18. A finalidade do mecanismo da uniformização não é prioritariamente dirigida à justiça de cada caso concreto, mas sim ao objetivo latitudinário de evitar a propagação do erro de direito judiciário pela ordem jurídica, como garantia do princípio da igualdade dos cidadãos perante a lei, na sua conjugação com o princípio da independência e liberdade interpretativa do julgador, na linha da directriz hermenêutica do n.º 3 do art.º 8.º do CC.

19. Por outro lado, se o acórdão da Relação torna inadmissível o recurso de revista - evidenciando uma função negativa - também a dupla conforme constitui uma plataforma (uma condição) para viabilizar a reapreciação do caso pelo Supremo, na medida em que este tribunal assim o aceite, no quadro que estabelece o artigo 672º do Código de Processo Civil - evidenciando aqui uma função positiva,

20. A revista é o recurso ordinário que tem por objecto um acórdão de um tribunal da Relação e é dirigido ao Supremo Tribunal de Justiça.

21. Que opera de acordo com as regras gerais de admissibilidade, sobretudo as do valor da causa e da sucumbência; e através delas o Supremo Tribunal é chamado a avaliar a correcção de alguma ou várias questões sentenciadas no acórdão da 2.ª instância.

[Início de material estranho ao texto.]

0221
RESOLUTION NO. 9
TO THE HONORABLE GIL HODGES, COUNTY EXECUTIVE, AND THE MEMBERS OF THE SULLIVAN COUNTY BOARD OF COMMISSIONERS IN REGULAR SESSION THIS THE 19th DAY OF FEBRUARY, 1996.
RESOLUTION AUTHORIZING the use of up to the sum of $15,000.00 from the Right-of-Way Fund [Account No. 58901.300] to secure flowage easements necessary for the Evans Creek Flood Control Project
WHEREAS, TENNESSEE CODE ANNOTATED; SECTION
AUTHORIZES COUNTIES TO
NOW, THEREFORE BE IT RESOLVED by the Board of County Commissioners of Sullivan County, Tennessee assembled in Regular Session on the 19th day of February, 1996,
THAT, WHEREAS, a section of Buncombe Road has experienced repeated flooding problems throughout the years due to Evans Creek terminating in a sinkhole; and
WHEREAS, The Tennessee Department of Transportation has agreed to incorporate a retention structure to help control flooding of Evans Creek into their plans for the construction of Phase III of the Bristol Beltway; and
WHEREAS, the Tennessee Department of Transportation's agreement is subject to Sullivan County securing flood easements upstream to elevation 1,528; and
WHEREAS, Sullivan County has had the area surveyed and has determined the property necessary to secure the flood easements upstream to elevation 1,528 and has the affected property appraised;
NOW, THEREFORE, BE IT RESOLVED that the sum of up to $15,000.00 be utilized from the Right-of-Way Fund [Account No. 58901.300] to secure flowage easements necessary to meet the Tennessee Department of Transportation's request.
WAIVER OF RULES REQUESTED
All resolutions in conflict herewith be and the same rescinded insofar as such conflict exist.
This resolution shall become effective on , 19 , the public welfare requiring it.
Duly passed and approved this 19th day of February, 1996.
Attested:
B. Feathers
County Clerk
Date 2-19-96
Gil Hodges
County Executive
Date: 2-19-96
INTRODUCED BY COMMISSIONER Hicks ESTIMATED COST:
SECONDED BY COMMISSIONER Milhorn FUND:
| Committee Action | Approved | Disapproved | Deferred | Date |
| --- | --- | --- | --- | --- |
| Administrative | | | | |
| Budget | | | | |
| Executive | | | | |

22. Esse acórdão recorrido, por regra, deve ter-se pronunciado sobre uma decisão do tribunal de 1.ª instância que conheceu do mérito da causa ou que, sem o conhecer, pôs todavia fim ao processo,

23. Nesse particular, desencadeado o recurso de revista, o Supremo solucionará a questão aplicando definitivamente o regime jurídico que julgue adequado aos factos materiais fixados pelo tribunal da Relação sem os poder alterar, o que só excepcionalmente pode acontecer; ou então, se a matéria de facto não for suficientemente consistente para o permitir, dirá qual é aquele regime jurídico adequado e ordena que a Relação, ajustando o vício de que padece a factualidade, julgue a seguir aplicando esse quadro normativo indicado; caso em que desta segunda decisão da Relação já não caberá revista (o Supremo cumpriu já o seu papel de dizer o direito).

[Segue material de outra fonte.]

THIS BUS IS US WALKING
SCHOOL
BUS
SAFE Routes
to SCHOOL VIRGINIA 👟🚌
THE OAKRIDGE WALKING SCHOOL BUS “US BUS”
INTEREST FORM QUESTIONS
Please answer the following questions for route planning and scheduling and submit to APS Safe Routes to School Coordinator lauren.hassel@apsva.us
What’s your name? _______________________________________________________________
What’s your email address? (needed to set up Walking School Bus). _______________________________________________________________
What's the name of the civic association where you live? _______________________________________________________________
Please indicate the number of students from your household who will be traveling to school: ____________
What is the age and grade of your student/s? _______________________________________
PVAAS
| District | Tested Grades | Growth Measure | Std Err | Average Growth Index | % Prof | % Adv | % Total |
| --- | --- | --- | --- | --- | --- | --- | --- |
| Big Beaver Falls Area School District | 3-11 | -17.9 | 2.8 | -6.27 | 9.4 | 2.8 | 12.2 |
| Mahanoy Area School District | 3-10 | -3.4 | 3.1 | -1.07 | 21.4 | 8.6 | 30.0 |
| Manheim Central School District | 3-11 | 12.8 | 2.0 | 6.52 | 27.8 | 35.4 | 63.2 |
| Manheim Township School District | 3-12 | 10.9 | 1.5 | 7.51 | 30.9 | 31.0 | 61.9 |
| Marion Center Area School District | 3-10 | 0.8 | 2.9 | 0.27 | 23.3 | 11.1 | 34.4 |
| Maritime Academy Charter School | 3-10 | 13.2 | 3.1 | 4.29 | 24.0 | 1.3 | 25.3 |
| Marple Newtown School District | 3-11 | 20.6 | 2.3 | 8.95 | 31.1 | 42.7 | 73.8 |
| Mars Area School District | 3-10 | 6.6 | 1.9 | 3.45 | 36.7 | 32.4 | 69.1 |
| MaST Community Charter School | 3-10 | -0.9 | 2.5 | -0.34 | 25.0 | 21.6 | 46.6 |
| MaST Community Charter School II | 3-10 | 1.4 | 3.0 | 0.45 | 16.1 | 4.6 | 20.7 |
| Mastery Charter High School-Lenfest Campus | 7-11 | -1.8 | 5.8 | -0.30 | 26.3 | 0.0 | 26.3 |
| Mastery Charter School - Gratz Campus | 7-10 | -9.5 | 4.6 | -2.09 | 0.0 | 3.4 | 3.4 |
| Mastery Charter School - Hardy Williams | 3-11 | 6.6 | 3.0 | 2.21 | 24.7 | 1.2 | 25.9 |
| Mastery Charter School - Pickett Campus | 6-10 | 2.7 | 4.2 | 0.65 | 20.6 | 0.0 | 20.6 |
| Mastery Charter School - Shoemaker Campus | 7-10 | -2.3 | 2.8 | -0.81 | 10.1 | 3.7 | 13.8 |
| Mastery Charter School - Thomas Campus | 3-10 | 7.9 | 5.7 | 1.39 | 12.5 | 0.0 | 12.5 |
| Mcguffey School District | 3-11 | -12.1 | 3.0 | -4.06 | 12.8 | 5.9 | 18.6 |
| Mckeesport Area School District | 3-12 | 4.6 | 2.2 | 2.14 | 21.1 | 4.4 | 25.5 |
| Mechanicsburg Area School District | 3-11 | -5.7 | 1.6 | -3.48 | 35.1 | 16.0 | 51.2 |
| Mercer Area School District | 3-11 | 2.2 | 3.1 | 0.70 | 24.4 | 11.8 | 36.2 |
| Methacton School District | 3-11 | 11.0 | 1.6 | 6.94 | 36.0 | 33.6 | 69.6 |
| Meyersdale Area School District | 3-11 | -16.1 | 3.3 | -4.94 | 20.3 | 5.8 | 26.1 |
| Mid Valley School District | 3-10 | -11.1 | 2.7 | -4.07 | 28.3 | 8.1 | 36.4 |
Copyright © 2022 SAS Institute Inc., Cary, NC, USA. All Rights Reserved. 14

24. Se o acórdão recorrido for nulo, o regime de substituição, que é pleno no recurso de apelação (artigo 665º), é mitigado; nuns casos o Supremo suprirá e julgará, noutros mandará baixar para suprir e julgar (artigo 684º).

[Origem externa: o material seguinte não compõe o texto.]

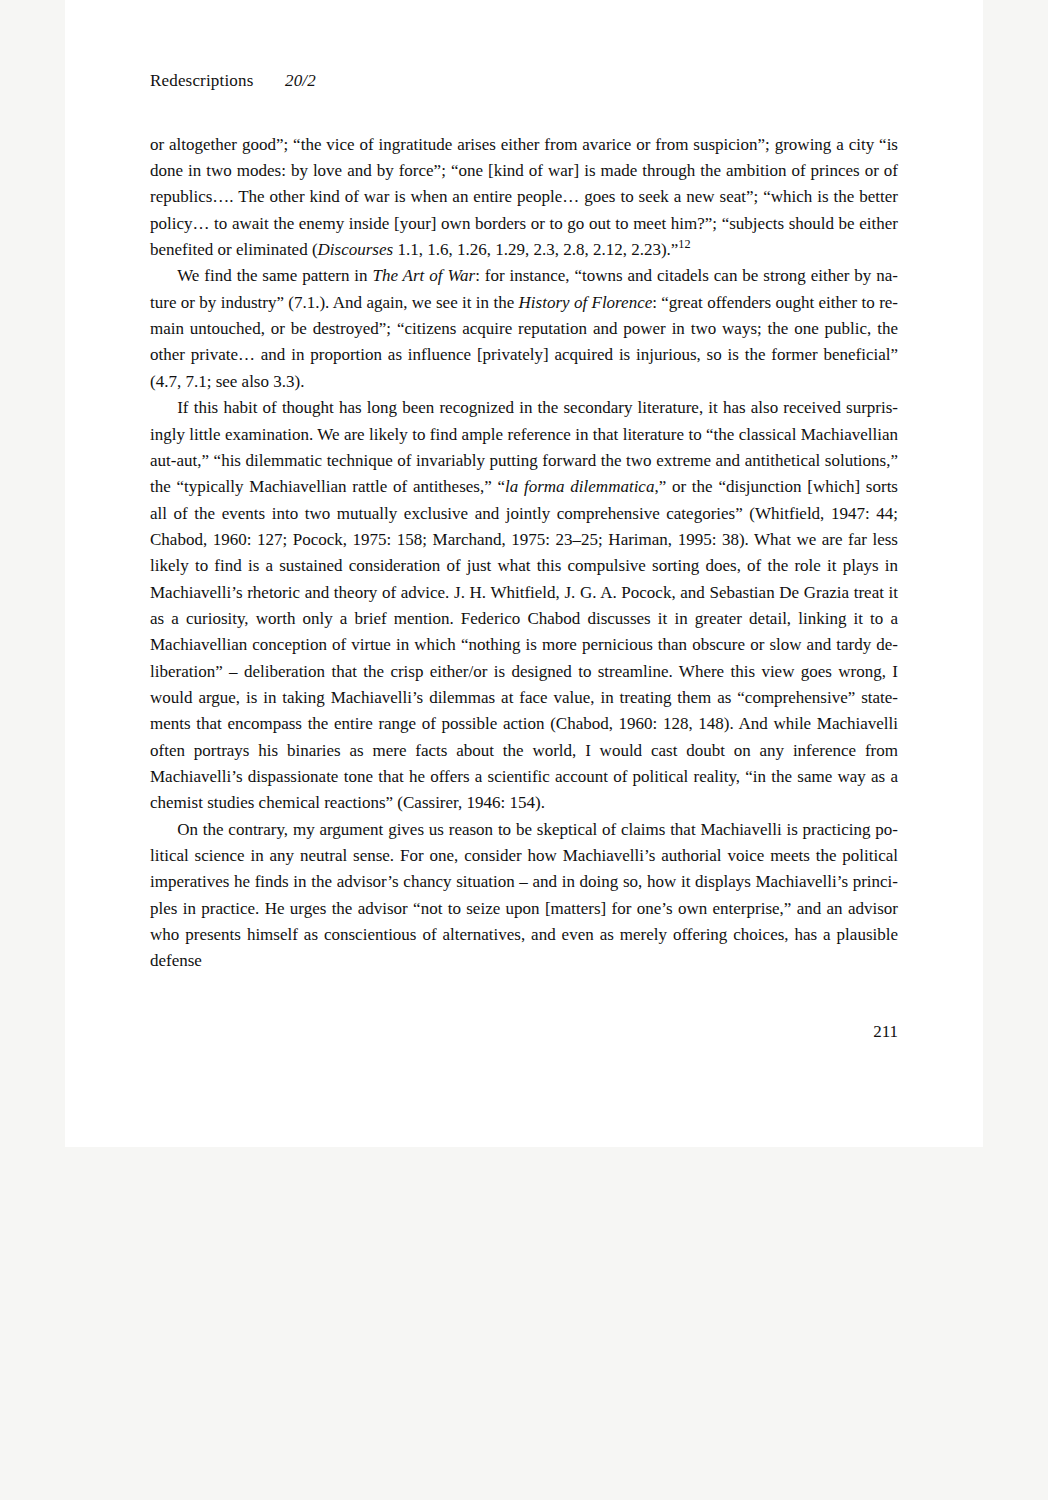Redescriptions 20/2
or altogether good”; “the vice of ingratitude arises either from avarice or from suspicion”; growing a city “is done in two modes: by love and by force”; “one [kind of war] is made through the ambition of princes or of republics…. The other kind of war is when an entire people… goes to seek a new seat”; “which is the better policy… to await the enemy inside [your] own borders or to go out to meet him?”; “subjects should be either benefited or eliminated (Discourses 1.1, 1.6, 1.26, 1.29, 2.3, 2.8, 2.12, 2.23).”12
We find the same pattern in The Art of War: for instance, “towns and citadels can be strong either by nature or by industry” (7.1.). And again, we see it in the History of Florence: “great offenders ought either to remain untouched, or be destroyed”; “citizens acquire reputation and power in two ways; the one public, the other private… and in proportion as influence [privately] acquired is injurious, so is the former beneficial” (4.7, 7.1; see also 3.3).
If this habit of thought has long been recognized in the secondary literature, it has also received surprisingly little examination. We are likely to find ample reference in that literature to “the classical Machiavellian aut-aut,” “his dilemmatic technique of invariably putting forward the two extreme and antithetical solutions,” the “typically Machiavellian rattle of antitheses,” “la forma dilemmatica,” or the “disjunction [which] sorts all of the events into two mutually exclusive and jointly comprehensive categories” (Whitfield, 1947: 44; Chabod, 1960: 127; Pocock, 1975: 158; Marchand, 1975: 23–25; Hariman, 1995: 38). What we are far less likely to find is a sustained consideration of just what this compulsive sorting does, of the role it plays in Machiavelli’s rhetoric and theory of advice. J. H. Whitfield, J. G. A. Pocock, and Sebastian De Grazia treat it as a curiosity, worth only a brief mention. Federico Chabod discusses it in greater detail, linking it to a Machiavellian conception of virtue in which “nothing is more pernicious than obscure or slow and tardy deliberation” – deliberation that the crisp either/or is designed to streamline. Where this view goes wrong, I would argue, is in taking Machiavelli’s dilemmas at face value, in treating them as “comprehensive” statements that encompass the entire range of possible action (Chabod, 1960: 128, 148). And while Machiavelli often portrays his binaries as mere facts about the world, I would cast doubt on any inference from Machiavelli’s dispassionate tone that he offers a scientific account of political reality, “in the same way as a chemist studies chemical reactions” (Cassirer, 1946: 154).
On the contrary, my argument gives us reason to be skeptical of claims that Machiavelli is practicing political science in any neutral sense. For one, consider how Machiavelli’s authorial voice meets the political imperatives he finds in the advisor’s chancy situation – and in doing so, how it displays Machiavelli’s principles in practice. He urges the advisor “not to seize upon [matters] for one’s own enterprise,” and an advisor who presents himself as conscientious of alternatives, and even as merely offering choices, has a plausible defense
211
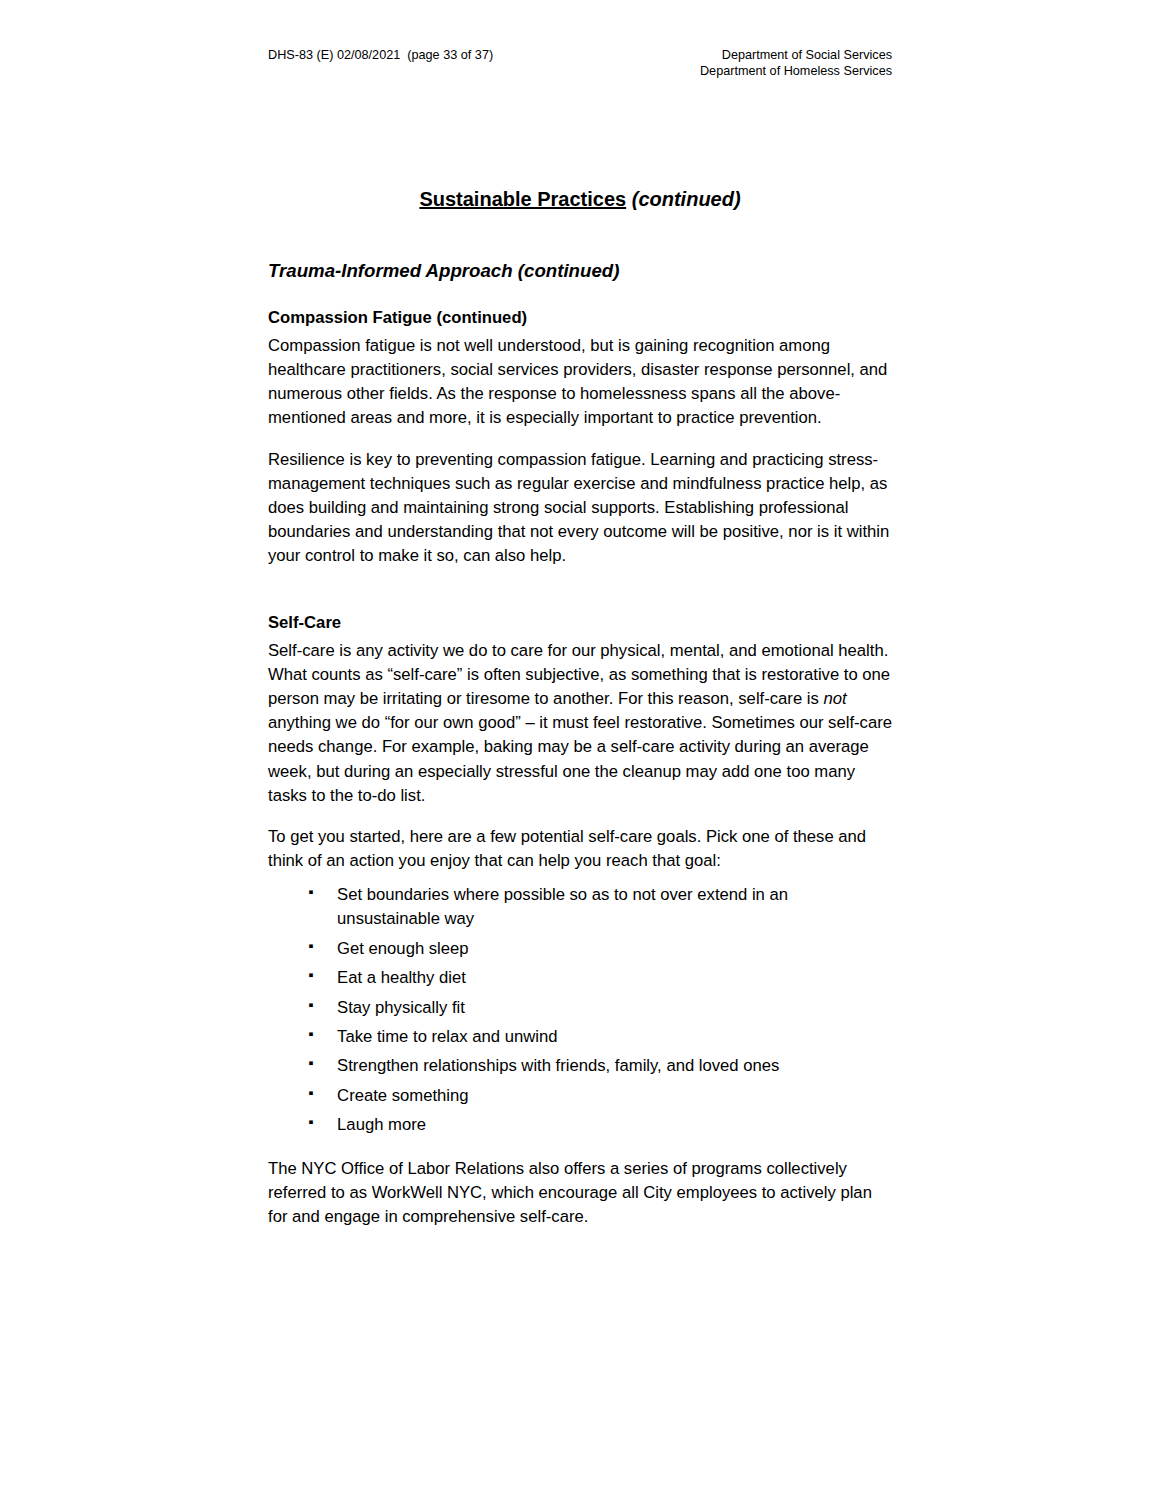DHS-83 (E) 02/08/2021 (page 33 of 37)
Department of Social Services
Department of Homeless Services
Sustainable Practices (continued)
Trauma-Informed Approach (continued)
Compassion Fatigue (continued)
Compassion fatigue is not well understood, but is gaining recognition among healthcare practitioners, social services providers, disaster response personnel, and numerous other fields. As the response to homelessness spans all the above-mentioned areas and more, it is especially important to practice prevention.
Resilience is key to preventing compassion fatigue. Learning and practicing stress-management techniques such as regular exercise and mindfulness practice help, as does building and maintaining strong social supports. Establishing professional boundaries and understanding that not every outcome will be positive, nor is it within your control to make it so, can also help.
Self-Care
Self-care is any activity we do to care for our physical, mental, and emotional health. What counts as “self-care” is often subjective, as something that is restorative to one person may be irritating or tiresome to another. For this reason, self-care is not anything we do “for our own good” – it must feel restorative. Sometimes our self-care needs change. For example, baking may be a self-care activity during an average week, but during an especially stressful one the cleanup may add one too many tasks to the to-do list.
To get you started, here are a few potential self-care goals. Pick one of these and think of an action you enjoy that can help you reach that goal:
Set boundaries where possible so as to not over extend in an unsustainable way
Get enough sleep
Eat a healthy diet
Stay physically fit
Take time to relax and unwind
Strengthen relationships with friends, family, and loved ones
Create something
Laugh more
The NYC Office of Labor Relations also offers a series of programs collectively referred to as WorkWell NYC, which encourage all City employees to actively plan for and engage in comprehensive self-care.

25. Seja como for, está aberto o caminho à revista da decisão sucessiva das instâncias.

26. A dupla conforme pode excluir a possibilidade de revista (artigo 671º, nº 3), mas ao mesmo tempo, cria a plataforma necessária para o funcionamento do mecanismo designado por revista excepcional (artigo 672º). Aqui, uma formação de três juízes conselheiros exerce uma competência sustentada em juízos de discricionariedade com o objectivo de verificar, de entre os casos de inadmissibilidade de revista,

27. Estabelece o artigo 672º, nº 5, que "Se entender que, apesar de não se verificarem os pressupostos da revista excepcional, nada obsta à admissibilidade da revista nos termos gerais, a formação prevista no nº 3 determina que esta seja apresentada ao relator, para que proceda ao respectivo exame preliminar".

28. Com esta redacção, a lei parece supor que o pedido de revista excepcional encerra em si, ao menos em forma tácita, o pedido de interposição do comum recurso de revista. Constituindo ambos a manifestação de vontade para o acesso à revista, a relação é de inclusão.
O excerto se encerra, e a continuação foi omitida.